= Stored data entries =
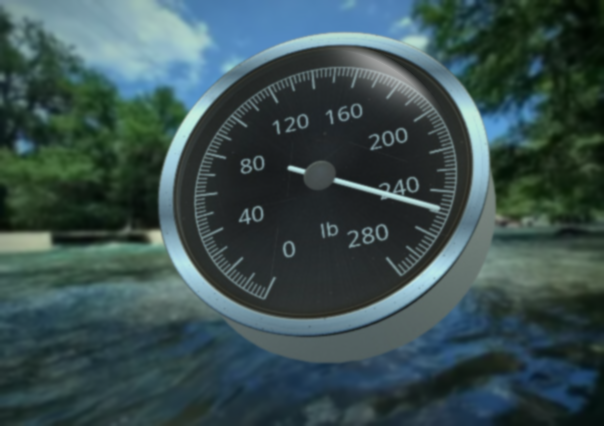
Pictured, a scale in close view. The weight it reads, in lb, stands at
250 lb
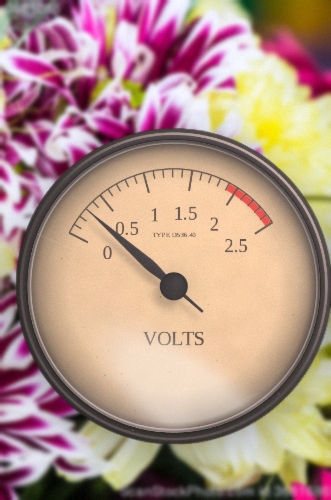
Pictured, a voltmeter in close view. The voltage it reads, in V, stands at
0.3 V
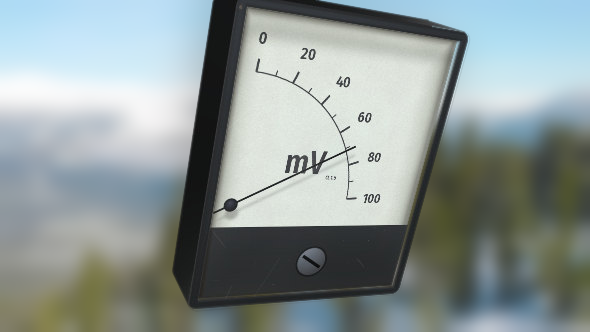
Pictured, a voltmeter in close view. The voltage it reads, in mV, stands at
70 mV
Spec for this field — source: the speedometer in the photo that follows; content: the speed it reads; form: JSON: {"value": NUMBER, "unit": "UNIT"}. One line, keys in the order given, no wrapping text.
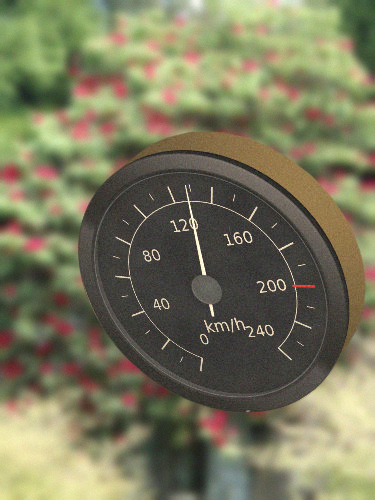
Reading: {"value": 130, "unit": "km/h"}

= WHAT IS BEING ASKED =
Repeat the text of every entry above word for word, leaving out the pictures.

= ANSWER FOR THIS EXERCISE =
Pictured, a scale in close view. The weight it reads, in lb, stands at
250 lb
Pictured, a voltmeter in close view. The voltage it reads, in V, stands at
0.3 V
Pictured, a voltmeter in close view. The voltage it reads, in mV, stands at
70 mV
Spec for this field — source: the speedometer in the photo that follows; content: the speed it reads; form: JSON: {"value": NUMBER, "unit": "UNIT"}. One line, keys in the order given, no wrapping text.
Reading: {"value": 130, "unit": "km/h"}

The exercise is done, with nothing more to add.